Returns a list of all entries with their metadata.

Returns an array of DataEntry objects containing key, value, type, and timing metadata.

Get Statistics#

  • get_stats_ctx()

Returns statistics about the data store.

Returns a DataStoreStats object containing: - entry_count: Number of entries currently stored - max_entries: Maximum number of entries allowed (0 = unlimited) - max_entry_size: Maximum size per entry in bytes (0 = unlimited) - metrics_enabled: Whether metrics tracking is enabled - total_size_bytes: Total size of all entries in bytes - avg_entry_size_bytes: Average size per entry in bytes - capacity_usage_percent: Percentage of capacity used (0.0-100.0) - memory_alert_threshold: Memory usage threshold percentage (from config) - memory_alert_triggered: Whether memory usage exceeds the alert threshold

Using Data in Cedar Policies#

Data pushed via the Context Data API is automatically available in Cedar policies under the context.data namespace. The context.data values follow a three-tier resolution precedence:

  1. Inline request context values (highest precedence): Values provided directly in the authorization request context override all other sources.
  2. Pushed data (from the Context Data API): Data pushed via push_data_ctx overrides the default context.
  3. Default context (lowest precedence): Values from the default context configuration are used when not overridden by higher-precedence sources.

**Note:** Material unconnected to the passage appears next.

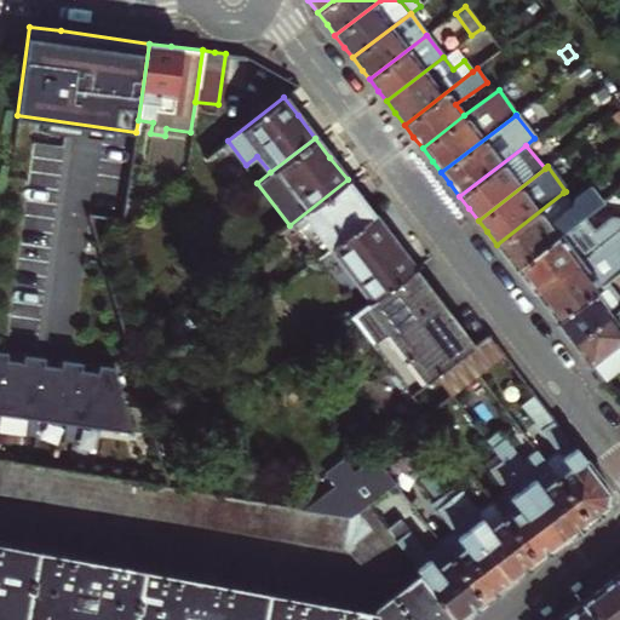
[(348,179),(290,225),(280,233),(290,245),(300,235),(319,257),(374,214),(361,197),(348,179)]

When keys collide, higher-precedence values shadow lower-precedence ones. The context.data namespace combines values from all three sources, with inline values taking precedence over pushed data, and pushed data taking precedence over default context values.

Example with safe key and attribute checks:

permit(
    principal,
    action == Action::"read",
    resource
) when {
    context.data has "user:123" &&
    context.data["user:123"] has "role" &&
    context.data["user:123"].role.contains("admin")
};

The data is injected into the evaluation context before policy evaluation, allowing policies to make decisions based on dynamically pushed data without requiring policy changes.